Из коридора я увидел, как он протирает шею носовым платком с голубой каймой. Лампа под абажуром, отражавшаяся в стеклах его очков, оставляла в тени половину круглого лица, тогда как вытянутые вперед руки со сжатыми кулаками оказывались на свету. Я нерешительно топтался на пороге, будто впервые видел старую громоздкую мебель, реликвии времен Основателя, а на стенах, подобно трофеям или геральдическим щитам, – портретные фотографии в рамках и рельефные таблички с именами президентов, промышленных магнатов и прочих сильных мира сего.
– Входи, – бросил он из полутени, а затем с горящими глазами подался в мою сторону и выставил вперед голову.

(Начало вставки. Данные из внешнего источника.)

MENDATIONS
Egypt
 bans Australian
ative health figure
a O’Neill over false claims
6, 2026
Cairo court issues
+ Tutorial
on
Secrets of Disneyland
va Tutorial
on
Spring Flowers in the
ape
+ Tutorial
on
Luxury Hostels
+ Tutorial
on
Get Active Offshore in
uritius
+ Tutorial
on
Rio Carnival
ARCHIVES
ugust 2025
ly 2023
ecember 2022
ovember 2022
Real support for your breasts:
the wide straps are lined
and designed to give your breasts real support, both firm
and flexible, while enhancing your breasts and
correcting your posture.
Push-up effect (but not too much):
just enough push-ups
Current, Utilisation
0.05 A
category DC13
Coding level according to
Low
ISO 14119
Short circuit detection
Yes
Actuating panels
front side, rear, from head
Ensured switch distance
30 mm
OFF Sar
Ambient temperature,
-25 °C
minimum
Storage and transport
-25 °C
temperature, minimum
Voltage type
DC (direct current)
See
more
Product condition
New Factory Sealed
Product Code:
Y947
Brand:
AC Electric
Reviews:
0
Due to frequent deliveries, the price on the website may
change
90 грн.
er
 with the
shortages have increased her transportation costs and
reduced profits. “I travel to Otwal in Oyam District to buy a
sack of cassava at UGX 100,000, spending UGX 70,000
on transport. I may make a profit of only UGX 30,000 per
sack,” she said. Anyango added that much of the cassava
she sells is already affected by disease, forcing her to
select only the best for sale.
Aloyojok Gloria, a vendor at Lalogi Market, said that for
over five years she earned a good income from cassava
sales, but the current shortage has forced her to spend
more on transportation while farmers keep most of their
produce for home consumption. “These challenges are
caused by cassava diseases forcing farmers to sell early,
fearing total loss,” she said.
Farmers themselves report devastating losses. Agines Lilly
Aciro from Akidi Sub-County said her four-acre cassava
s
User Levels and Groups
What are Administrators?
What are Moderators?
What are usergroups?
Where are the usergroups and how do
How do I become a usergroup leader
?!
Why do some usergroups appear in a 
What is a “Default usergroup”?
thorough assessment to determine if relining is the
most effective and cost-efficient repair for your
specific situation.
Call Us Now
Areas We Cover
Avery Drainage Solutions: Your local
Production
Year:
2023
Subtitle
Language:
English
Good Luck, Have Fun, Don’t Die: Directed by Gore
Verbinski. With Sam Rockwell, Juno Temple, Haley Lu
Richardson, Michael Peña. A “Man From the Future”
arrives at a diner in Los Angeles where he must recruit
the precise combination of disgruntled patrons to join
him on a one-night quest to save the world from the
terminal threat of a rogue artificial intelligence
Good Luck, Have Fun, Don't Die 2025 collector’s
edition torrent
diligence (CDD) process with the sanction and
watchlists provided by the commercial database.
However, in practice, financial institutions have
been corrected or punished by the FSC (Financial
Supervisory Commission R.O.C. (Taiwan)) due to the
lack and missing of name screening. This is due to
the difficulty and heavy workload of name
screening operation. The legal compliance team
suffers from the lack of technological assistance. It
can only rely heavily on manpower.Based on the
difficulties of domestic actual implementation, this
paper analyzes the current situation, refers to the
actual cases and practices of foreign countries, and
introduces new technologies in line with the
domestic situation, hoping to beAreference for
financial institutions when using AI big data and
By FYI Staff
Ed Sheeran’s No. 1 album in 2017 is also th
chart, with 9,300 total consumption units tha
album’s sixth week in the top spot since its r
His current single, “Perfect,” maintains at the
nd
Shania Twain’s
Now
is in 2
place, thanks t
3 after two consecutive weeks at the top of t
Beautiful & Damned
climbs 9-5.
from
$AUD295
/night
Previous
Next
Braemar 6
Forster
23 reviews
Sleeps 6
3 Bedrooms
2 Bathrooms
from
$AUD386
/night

Начал он мягко, в полушутливой форме, постепенно выбивая у меня почву из-под ног.
– Мальчик мой, – заговорил он, – как я понимаю, ты не только навязал мистеру Нортону поездку в трущобы, но и затащил его в притон, в «Золотой день».
Это было утверждение, а не вопрос. Я промолчал, а он смотрел на меня с прежней доброжелательностью. Неужели Барби смягчил его настрой при посредстве мистера Нортона?
– Но нет, – продолжал он, – навязать ему поездку в трущобы было недостаточно: тебе приспичило организовать тур на широкую ногу, с обслуживанием по высшему разряду. Так ведь?
– Нет, сэр… То есть он вдруг занемог, сэр, – пробормотал я. – Ему требовалось глотнуть немного виски…
– И оказалось, что этот вертеп – единственное известное тебе место, – сказал он. – И ты направился туда из соображений заботы о его здоровье…
– Все верно, сэр…
– Но мало этого, – продолжал он с издевательским восхищением, – ты выволок его из машины, привел туда и усадил на галерее, на веранде… на пьяцце, или как это сейчас называется, – чтобы предъявить качество товаров и услуг?
– Товаров и услуг? – Я нахмурился. – Ах, это… но он сам приказал мне остановиться, сэр. От меня ничего не зависело…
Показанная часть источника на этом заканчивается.